The conventional wisdom is that trading is risky, and those who engage in it can lose everything. For example, the Forbes article “If Trading of oracle ascension coin farming Is So Bad, Why Don’t Statistics Show It?” says: “The fact that trading on the stock market has a relatively high probability of losing money has led many people to conclude that trading is bad for society.
1. It is true that trading on the stock market has a relatively high probability of losing money.
First, the S&P 500 Index has averaged approximately 11.5% over the most recent 20-year period, and second it is widely acknowledged that about half of all trading on a stock exchange takes place in one direction only — executing buy or sell orders — and that these trades do not make money but cost money . The losses from these trades outweigh the profits from those who trade in both directions — buy low/sell high — especially when one considers the transaction costs involved in placing trades.
2. What is not true is that this means trading “has a relatively high probability of losing money.
This distribution is slightly negatively skewed, but in no way can it be considered “relatively high” or even “high.” It means that a $1 million investment in the S&P 500 Index would decrease by about $1 million with a probability of 48.4%. In other words, there is about a one out of two chance (48.4%) that an investment would decrease by $1 million over any given time period. On average, this will happen once every two years, and twice out of three years it will never happen at all. This is hardly a “high probability” of losing money.
3. The Forbes article also says:
“If trading is so bad, why don’t statistics show it? How can the frequency of trade be one-way and the index rise?” In fact, statistics do show that it cannot be so. That this happens in practice is due to market participants who engage in order flow only, i.e., in one-way trading for their own accounts (as opposed to for those of customers) or for the accounts of others who pay them to do so. These market participants bid up the price on buy orders and sell orders push it down, creating very large positive and negative return variances that offset each other in aggregate.
4. Looking at the individual-level statistics
From the 2007 ACIS data, market participants in the U.S. equity markets have an annualized gross return of approximately 12% per year. However, this gross return is offset by trading costs of about 2.4%. Using a net return of 10.6% per year, an individual investor making $100 trades has an annual probability of a loss higher than 50%, and on average makes no money after five years, even though net returns are positive on average at the group level.
5. Finally, the Forbes article claims that
The “results are consistent with academic studies, which show that in a large number of situations a small number of people can disrupt the overall market.” The implication is that this is evidence against market efficiency. The reality is that the empirical evidence on average response times in econometric studies is known to be biased downward. This effect arises because there are many time series observations in each country and each time series has different response patterns, which leads to higher average responses than would be observed if all countries or all time series were considered together.
6. In contrast
To the claims made above, it is very clear that average return, as well as the distribution of returns, are highly skewed and very different from those found in normal distributions. This is shown by looking at the ACIS data on excess returns (Does anyone know how to do a permutation test?).
7. And finally,
If stock trading truly were “so bad” why would any investor ever want to engage in it in the first place? Expanding upon Nash’s theorem , which says that if all investors make identical decisions and all investors pursue maximum expected utility (and all investors have the same information), then no one can make a profit by trading without taking risk.
Summary:
A few points
1. The figures reported regarding average returns and investor losses from stock trading are none too encouraging.

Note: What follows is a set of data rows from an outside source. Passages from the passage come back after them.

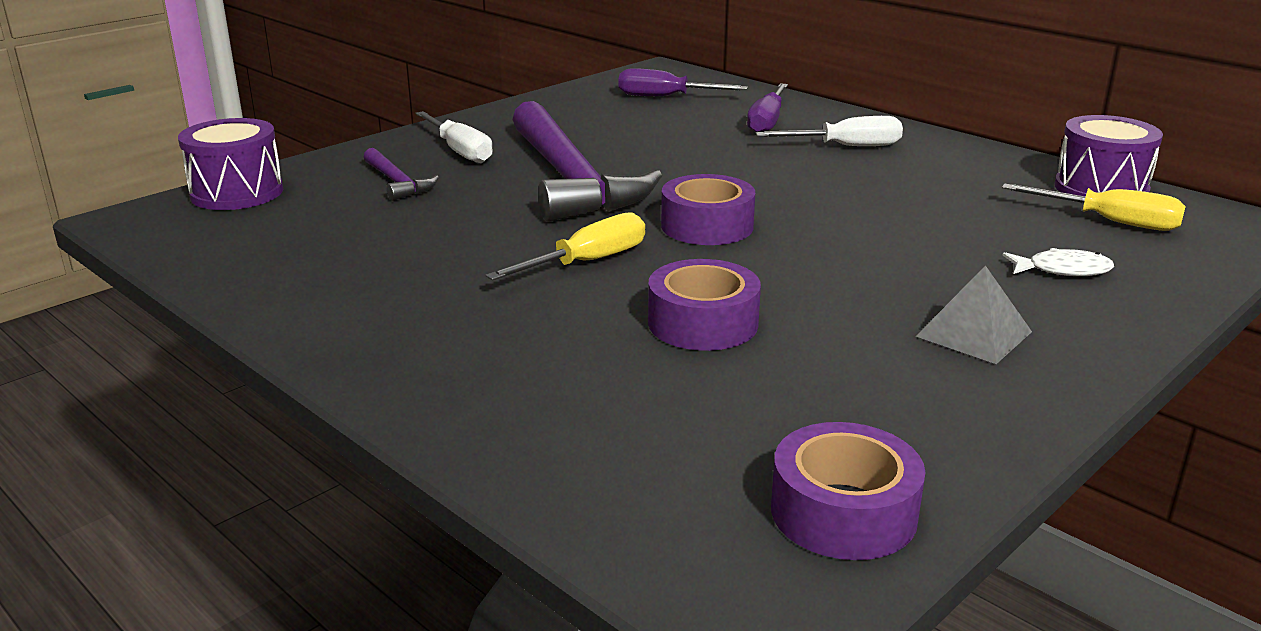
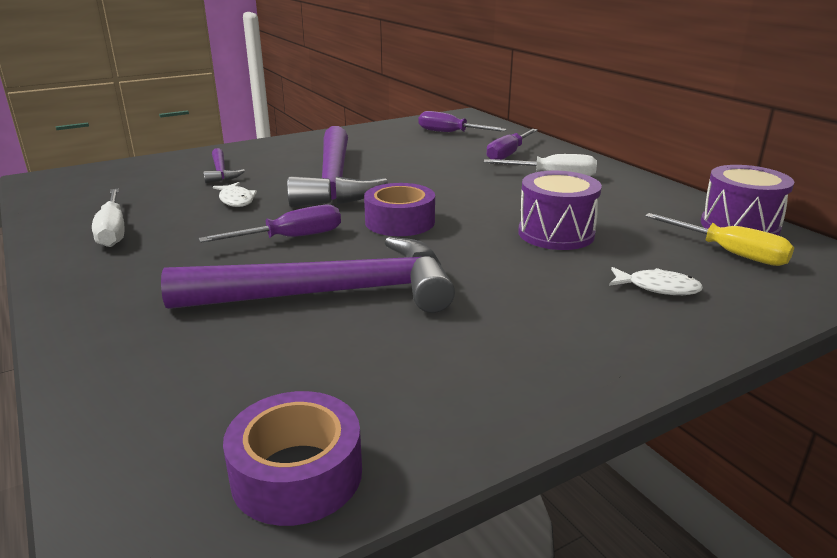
camera: 15 degrees right, 0 degrees up
purple drum [178,118,283,210] -> purple drum moved to [518,171,602,250]
white screwdriver [416,111,493,163] -> white screwdriver moved to [92,189,124,247]
yellow screwdriver [485,212,645,281] -> purple screwdriver [199,205,341,243]
purple tape [648,259,761,351] -> purple hammer [161,237,455,313]
grey pyramid [916,265,1032,364] -> none
none -> white fish [213,182,257,207]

2. These numbers should make us all aware of their hidden costs: the huge transaction costs that are part of the game since stock trading is only a small part of overall investment choices. The S&P 500 Index has an annualized gross return of approximately 12% with transaction costs of about 2.4%.
3. The hollow and unconvincing nature of the Forbes article will encourage people to give up even more on the basis of such simplistic, misleading claims.
4. Only a very tiny percentage of investors trade for themselves (for example, Vanguard Total Stock Market Index Fund has about one-half percent) so we are in no way affected by their behavior.
5. Since most investors do not engage in one-way trading (as opposed to buy and sell orders ordered by others), we can feel quite confident that they have taken the time to carefully read all available information before making an investment decision, and they have been fully capable of weighing both expected returns and expected risks.